Clinton campaign highlights jilted Trump contractors
The Hillary Clinton campaign launched a Facebook Live session Tuesday in which it is reading the names of more than 5,500 lawsuits Donald Trump has been involved in.
The session, which began at noon ET, is part of a broader theme Democrats are hammering in the shadow of the Republican convention this week in Cleveland.
Democratic officials also held a news conference Tuesday in which they shared the stories of contractors who’ve accused Trump of shortchanging them for work that they performed for his business empire.
“When they see what Donald Trump did to contractors and workers,” said Ohio Rep.
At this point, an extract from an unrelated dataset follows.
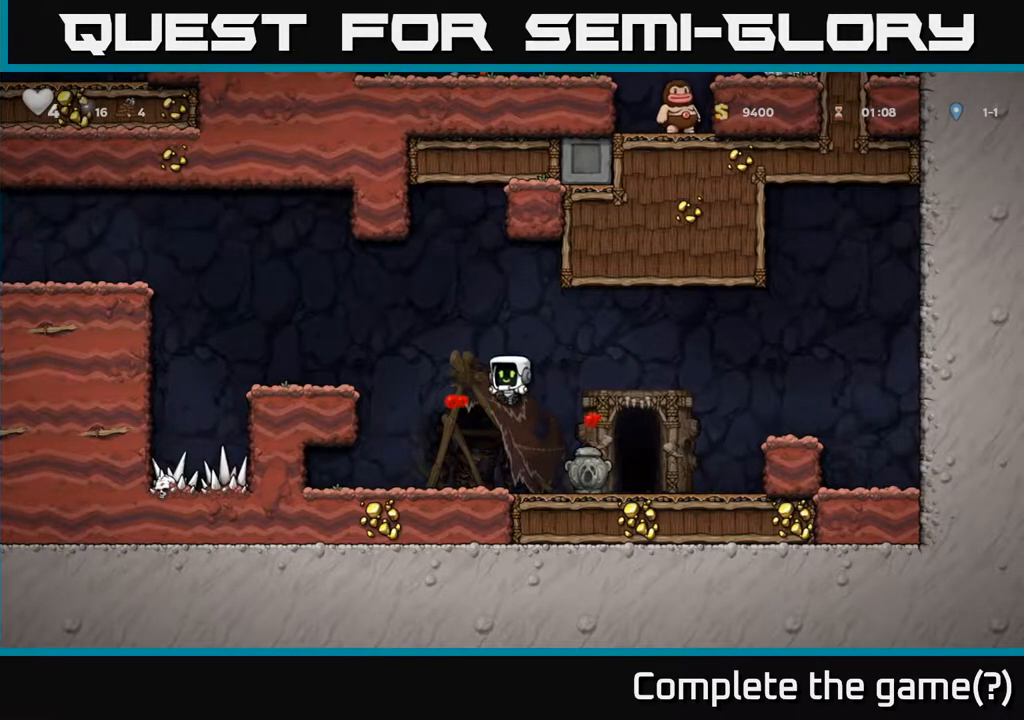
{"buttons": ["DPAD_RIGHT"], "left_stick": "center", "right_stick": "center", "events": [[17, "DPAD_RIGHT", "down"], [50, "X", "down"], [133, "X", "up"], [200, "DPAD_RIGHT", "up"], [383, "DPAD_RIGHT", "down"]]}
Tim Ryan, “they will definitely be able to identify” and will not vote for him. “Workers didn’t get paid,” said Ryan, who represents Youngstown, Ohio.
Rep. Joseph Crowley cited a Paste BN story quantifying contractors and lawsuits.
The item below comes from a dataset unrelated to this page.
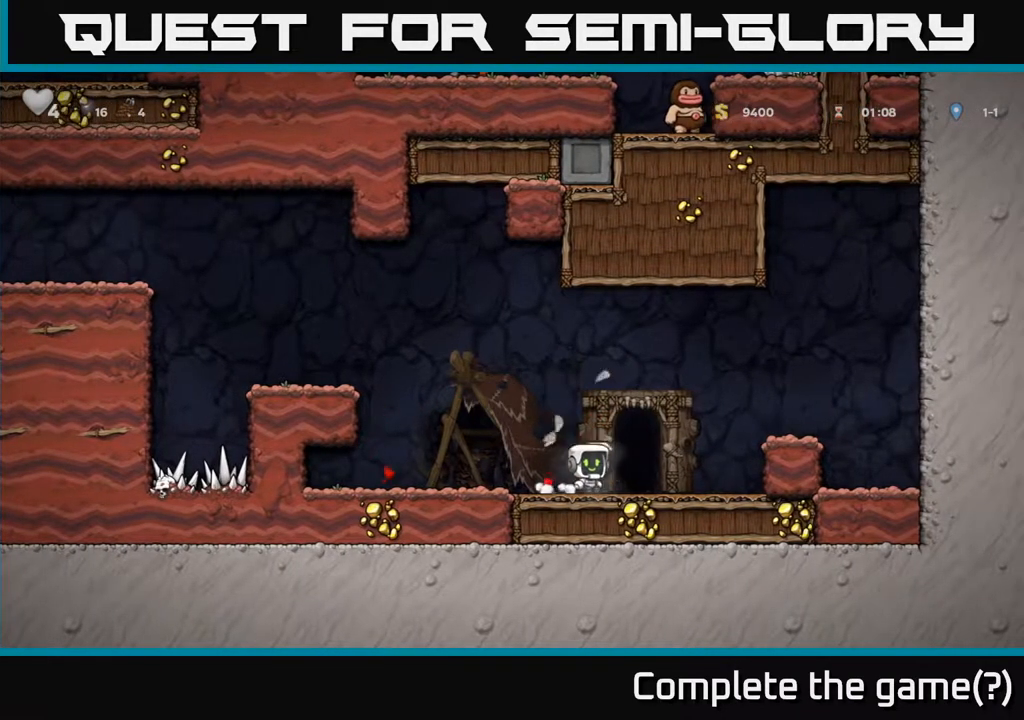
{"buttons": [], "left_stick": "center", "right_stick": "center", "events": [[33, "DPAD_RIGHT", "up"], [67, "DPAD_LEFT", "down"], [183, "DPAD_LEFT", "up"], [217, "DPAD_RIGHT", "down"], [317, "L2", "down"], [333, "DPAD_RIGHT", "up"], [433, "L2", "up"]]}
The Democratic speakers also hit Trump for outsourcing manufacturing jobs for his clothing and other product lines to India, China and Turkey. “He’s made a career at the expense of everyone else,” said Democratic National Committee Chairwoman Debbie Wasserman Schultz, a Florida congresswoman. “We won’t allow Donald Trump to prey on hard-working Americans by giving him the keys to the White House,” she said.
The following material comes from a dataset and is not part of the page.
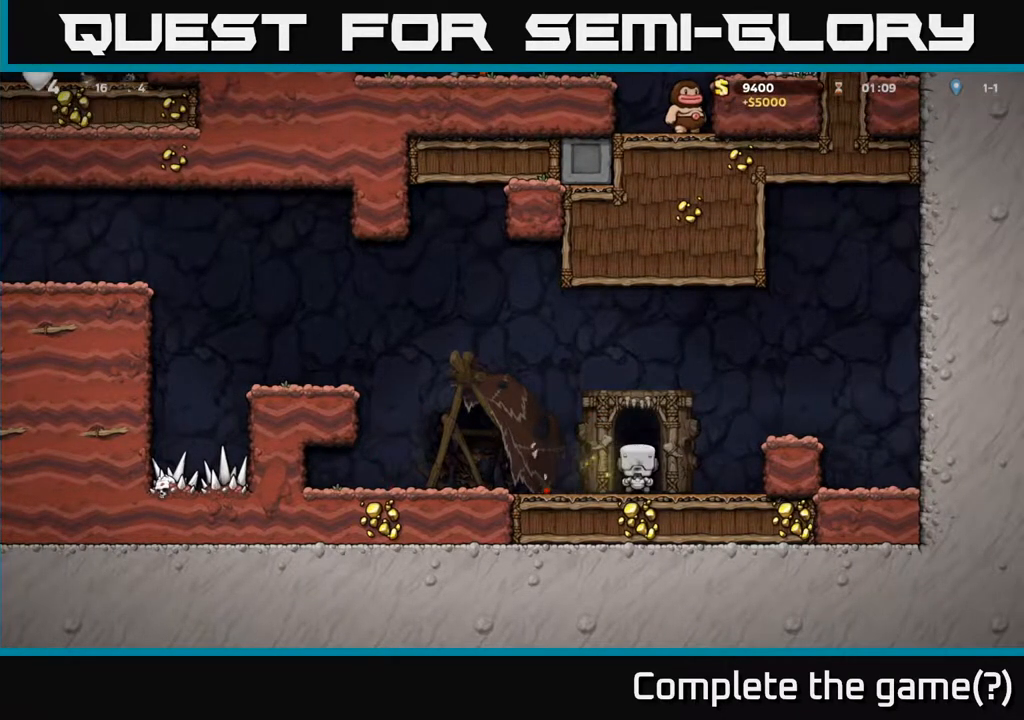
{"buttons": [], "left_stick": "center", "right_stick": "center", "events": []}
The campaign also released the latest in a series of web videos featuring contractors who say they were stiffed by Trump. It features Mike Diehl, who tells the story of how he ran a music store in New Jersey which sold Trump’s Taj Mahal $100,000 in pianos, but Trump repeatedly refused to pay the bill and eventually forced him to accept 70 cents on the dollar.
“The people that got hurt in Atlantic City are honest, hardworking people just like me,” says Diehl. “He has no plans of doing anything that’s constructive for anybody, except himself. We’re gonna suffer.”
Earlier this month, Clinton spoke in front of the shuttered Trump Plaza in Atlantic City.
Ryan said many of Trump’s working-class supporters do not know his business record because his Republican primary challengers failed to highlight it. “No one even laid a glove on this guy. No one even talked about these issues,” he said.